What needs to be done:
Copy the listing below verbatim, leaving out the pictures.

=== Section Start ===

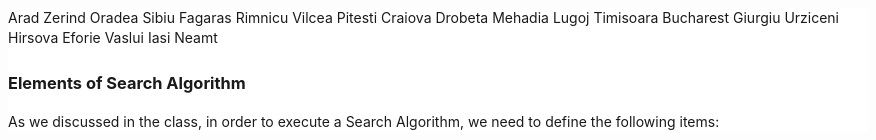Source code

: <circle cx="75" cy="125" :r="circleradius" fill="green" />
<text x="60" y="130" text-anchor="end">Arad</text>
<circle cx="100" cy="75" :r="circleradius" fill="gray" />
<text x="85" y="75" text-anchor="end">Zerind</text>
<circle cx="125" cy="25" :r="circleradius" fill="gray" />
<text x="110" y="20" text-anchor="end">Oradea</text>
<circle cx="265" cy="175" :r="circleradius" fill="gray" />
<text x="265" y="160" text-anchor="start">Sibiu</text>
<circle cx="425" cy="175" :r="circleradius" fill="gray" />
<text x="440" y="180" text-anchor="start">Fagaras</text>
<circle cx="320" cy="230" :r="circleradius" fill="gray" />
<text x="305" y="235" text-anchor="end">Rimnicu Vilcea</text>
<circle cx="475" cy="310" :r="circleradius" fill="gray" />
<text x="460" y="320" text-anchor="end">Pitesti</text>
<circle cx="350" cy="465" :r="circleradius" fill="gray" />
<text x="340" y="480" text-anchor="end">Craiova</text>
<circle cx="185" cy="450" :r="circleradius" fill="gray" />
<text x="170" y="455" text-anchor="end">Drobeta</text>
<circle cx="190" cy="390" :r="circleradius" fill="gray" />
<text x="175" y="395" text-anchor="end">Mehadia</text>
<circle cx="185" cy="335" :r="circleradius" fill="gray" />
<text x="170" y="345" text-anchor="end">Lugoj</text>
<circle cx="85" cy="280" :r="circleradius" fill="gray" />
<text x="70" y="285" text-anchor="end">Timisoara</text>
<circle cx="640" cy="390" :r="circleradius" fill="red" />
<text x="625" y="400" text-anchor="end">Bucharest</text>
<circle cx="575" cy="485" :r="circleradius" fill="gray" />
<text x="560" y="490" text-anchor="end">Giurgiu</text>
<circle cx="745" cy="340" :r="circleradius" fill="gray" />
<text x="730" y="335" text-anchor="end">Urziceni</text>
<circle cx="875" cy="340" :r="circleradius" fill="gray" />
<text x="875" y="325" text-anchor="end">Hirsova</text>
<circle cx="935" cy="440" :r="circleradius" fill="gray" />
<text x="920" y="445" text-anchor="end">Eforie</text>
<circle cx="850" cy="225" :r="circleradius" fill="gray" />
<text x="835" y="230" text-anchor="end">Vaslui</text>
<circle cx="760" cy="120" :r="circleradius" fill="gray" />
<text x="745" y="135" text-anchor="end">Iasi</text>
<circle cx="625" cy="60" :r="circleradius" fill="gray" />
<text x="610" y="65" text-anchor="end">Neamt</text>

</svg>
</div>
<script src="https://cdn.jsdelivr.net/npm/vue@2/dist/vue.js"></script>
<script>new Vue({ el: "#romania", data: { circleradius: 10 } });</script>
</div>

### Elements of Search Algorithm 

As we discussed in the class, in order to execute a Search Algorithm, we need to define the following items: 

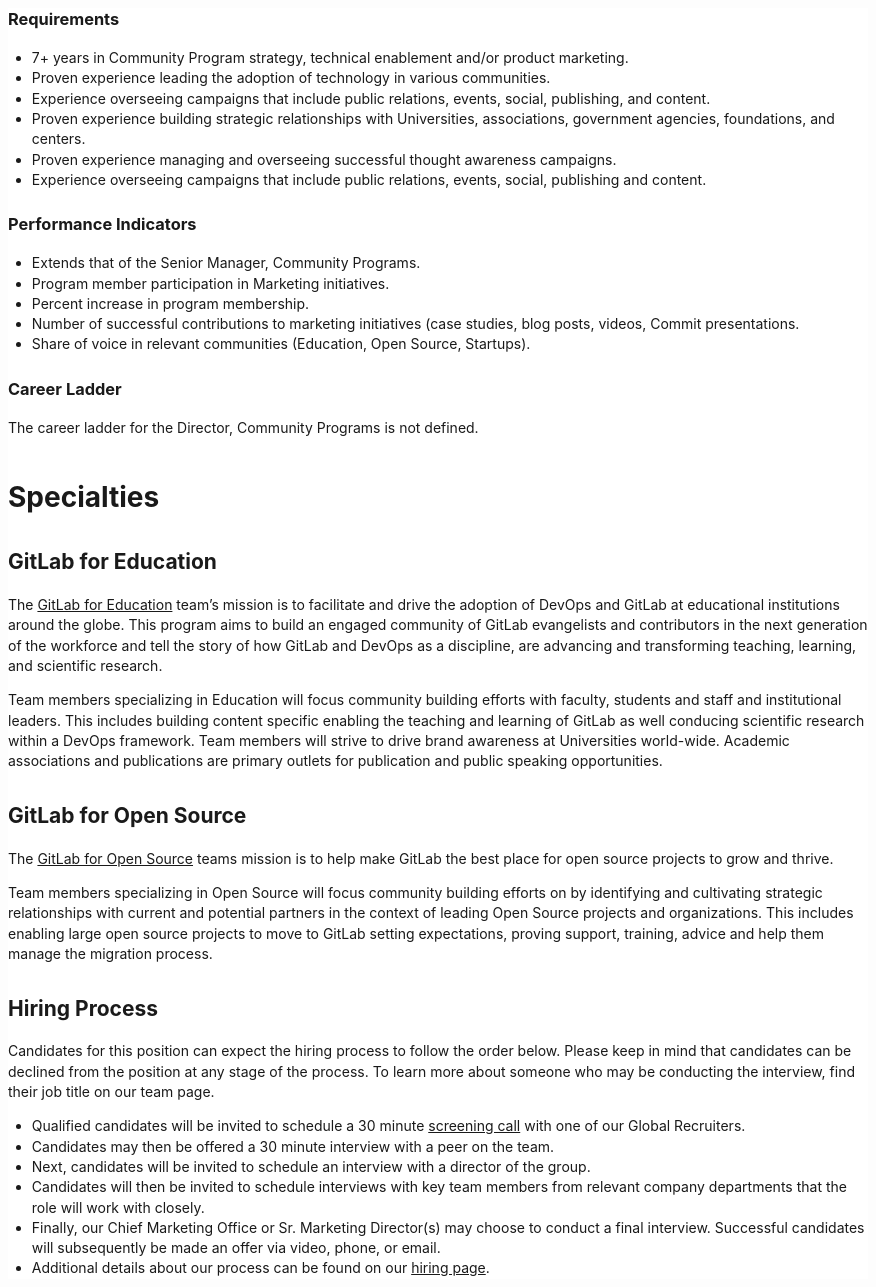 ### Requirements
* 7+ years in Community Program strategy, technical enablement and/or product marketing.
* Proven experience leading the adoption of technology in various communities.
* Experience overseeing campaigns that include public relations, events, social, publishing, and content.
* Proven experience building strategic relationships with Universities, associations, government agencies, foundations, and centers.
* Proven experience managing and overseeing successful thought awareness campaigns.
* Experience overseeing campaigns that include public relations, events, social, publishing and content.

### Performance Indicators
* Extends that of the Senior Manager, Community Programs.
* Program member participation in Marketing initiatives.
* Percent increase in program membership.
* Number of successful contributions to marketing initiatives (case studies, blog posts, videos, Commit presentations.
* Share of voice in relevant communities (Education, Open Source, Startups).

### Career Ladder
The career ladder for the Director, Community Programs is not defined.

# Specialties
## GitLab for Education
The [GitLab for Education](/handbook/marketing/community-relations/education-program/) team’s mission is to facilitate and drive the adoption of DevOps and GitLab at educational institutions around the globe. This program aims to build an engaged community of GitLab evangelists and contributors in the next generation of the workforce and tell the story of how GitLab and DevOps as a discipline, are advancing and transforming teaching, learning, and scientific research.

Team members specializing in Education will focus community building efforts with faculty, students and staff and institutional leaders. This includes building content specific enabling the teaching and learning of GitLab as well conducing scientific research within a DevOps framework. Team members will strive to drive brand awareness at Universities world-wide. Academic associations and publications are primary outlets for publication and public speaking opportunities.  

## GitLab for Open Source
The [GitLab for Open Source](/handbook/marketing/community-relations/open-source/) teams mission is to help make GitLab the best place for open source projects to grow and thrive.

Team members specializing in Open Source will focus community building efforts on by identifying and cultivating strategic relationships with current and potential partners in the context of leading Open Source projects and organizations. This includes enabling large open source projects to move to GitLab setting expectations, proving support, training, advice and help them manage the migration process.

## Hiring Process
Candidates for this position can expect the hiring process to follow the order below. Please keep in mind that candidates can be declined from the position at any stage of the process. To learn more about someone who may be conducting the interview, find their job title on our team page.
* Qualified candidates will be invited to schedule a 30 minute [screening call](/handbook/hiring/interviewing/#screening-call) with one of our Global Recruiters. 
* Candidates may then be offered a 30 minute interview with a peer on the team.
* Next, candidates will be invited to schedule an interview with a director of the group. 
* Candidates will then be invited to schedule interviews with key team members from relevant company departments that the role will work with closely. 
* Finally, our Chief Marketing Office or Sr. Marketing Director(s) may choose to conduct a final interview.
Successful candidates will subsequently be made an offer via video, phone, or email.
* Additional details about our process can be found on our [hiring page](/handbook/hiring/).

=== Section End ===

Exercise answer:
Source code

: <circle cx="75" cy="125" :r="circleradius" fill="green" />
<text x="60" y="130" text-anchor="end">Arad</text>
<circle cx="100" cy="75" :r="circleradius" fill="gray" />
<text x="85" y="75" text-anchor="end">Zerind</text>
<circle cx="125" cy="25" :r="circleradius" fill="gray" />
<text x="110" y="20" text-anchor="end">Oradea</text>
<circle cx="265" cy="175" :r="circleradius" fill="gray" />
<text x="265" y="160" text-anchor="start">Sibiu</text>
<circle cx="425" cy="175" :r="circleradius" fill="gray" />
<text x="440" y="180" text-anchor="start">Fagaras</text>
<circle cx="320" cy="230" :r="circleradius" fill="gray" />
<text x="305" y="235" text-anchor="end">Rimnicu Vilcea</text>
<circle cx="475" cy="310" :r="circleradius" fill="gray" />
<text x="460" y="320" text-anchor="end">Pitesti</text>
<circle cx="350" cy="465" :r="circleradius" fill="gray" />
<text x="340" y="480" text-anchor="end">Craiova</text>
<circle cx="185" cy="450" :r="circleradius" fill="gray" />
<text x="170" y="455" text-anchor="end">Drobeta</text>
<circle cx="190" cy="390" :r="circleradius" fill="gray" />
<text x="175" y="395" text-anchor="end">Mehadia</text>
<circle cx="185" cy="335" :r="circleradius" fill="gray" />
<text x="170" y="345" text-anchor="end">Lugoj</text>
<circle cx="85" cy="280" :r="circleradius" fill="gray" />
<text x="70" y="285" text-anchor="end">Timisoara</text>
<circle cx="640" cy="390" :r="circleradius" fill="red" />
<text x="625" y="400" text-anchor="end">Bucharest</text>
<circle cx="575" cy="485" :r="circleradius" fill="gray" />
<text x="560" y="490" text-anchor="end">Giurgiu</text>
<circle cx="745" cy="340" :r="circleradius" fill="gray" />
<text x="730" y="335" text-anchor="end">Urziceni</text>
<circle cx="875" cy="340" :r="circleradius" fill="gray" />
<text x="875" y="325" text-anchor="end">Hirsova</text>
<circle cx="935" cy="440" :r="circleradius" fill="gray" />
<text x="920" y="445" text-anchor="end">Eforie</text>
<circle cx="850" cy="225" :r="circleradius" fill="gray" />
<text x="835" y="230" text-anchor="end">Vaslui</text>
<circle cx="760" cy="120" :r="circleradius" fill="gray" />
<text x="745" y="135" text-anchor="end">Iasi</text>
<circle cx="625" cy="60" :r="circleradius" fill="gray" />
<text x="610" y="65" text-anchor="end">Neamt</text>

</svg>
</div>
<script src="https://cdn.jsdelivr.net/npm/vue@2/dist/vue.js"></script>
<script>new Vue({ el: "#romania", data: { circleradius: 10 } });</script>
</div>

### Elements of Search Algorithm 

As we discussed in the class, in order to execute a Search Algorithm, we need to define the following items: 

 ### Requirements
* 7+ years in Community Program strategy, technical enablement and/or product marketing.
* Proven experience leading the adoption of technology in various communities.
* Experience overseeing campaigns that include public relations, events, social, publishing, and content.
* Proven experience building strategic relationships with Universities, associations, government agencies, foundations, and centers.
* Proven experience managing and overseeing successful thought awareness campaigns.
* Experience overseeing campaigns that include public relations, events, social, publishing and content.

### Performance Indicators
* Extends that of the Senior Manager, Community Programs.
* Program member participation in Marketing initiatives.
* Percent increase in program membership.
* Number of successful contributions to marketing initiatives (case studies, blog posts, videos, Commit presentations.
* Share of voice in relevant communities (Education, Open Source, Startups).

### Career Ladder
The career ladder for the Director, Community Programs is not defined.

# Specialties
## GitLab for Education
The [GitLab for Education](/handbook/marketing/community-relations/education-program/) team’s mission is to facilitate and drive the adoption of DevOps and GitLab at educational institutions around the globe. This program aims to build an engaged community of GitLab evangelists and contributors in the next generation of the workforce and tell the story of how GitLab and DevOps as a discipline, are advancing and transforming teaching, learning, and scientific research.

Team members specializing in Education will focus community building efforts with faculty, students and staff and institutional leaders. This includes building content specific enabling the teaching and learning of GitLab as well conducing scientific research within a DevOps framework. Team members will strive to drive brand awareness at Universities world-wide. Academic associations and publications are primary outlets for publication and public speaking opportunities.  

## GitLab for Open Source
The [GitLab for Open Source](/handbook/marketing/community-relations/open-source/) teams mission is to help make GitLab the best place for open source projects to grow and thrive.

Team members specializing in Open Source will focus community building efforts on by identifying and cultivating strategic relationships with current and potential partners in the context of leading Open Source projects and organizations. This includes enabling large open source projects to move to GitLab setting expectations, proving support, training, advice and help them manage the migration process.

## Hiring Process
Candidates for this position can expect the hiring process to follow the order below. Please keep in mind that candidates can be declined from the position at any stage of the process. To learn more about someone who may be conducting the interview, find their job title on our team page.
* Qualified candidates will be invited to schedule a 30 minute [screening call](/handbook/hiring/interviewing/#screening-call) with one of our Global Recruiters. 
* Candidates may then be offered a 30 minute interview with a peer on the team.
* Next, candidates will be invited to schedule an interview with a director of the group. 
* Candidates will then be invited to schedule interviews with key team members from relevant company departments that the role will work with closely. 
* Finally, our Chief Marketing Office or Sr. Marketing Director(s) may choose to conduct a final interview.
Successful candidates will subsequently be made an offer via video, phone, or email.
* Additional details about our process can be found on our [hiring page](/handbook/hiring/).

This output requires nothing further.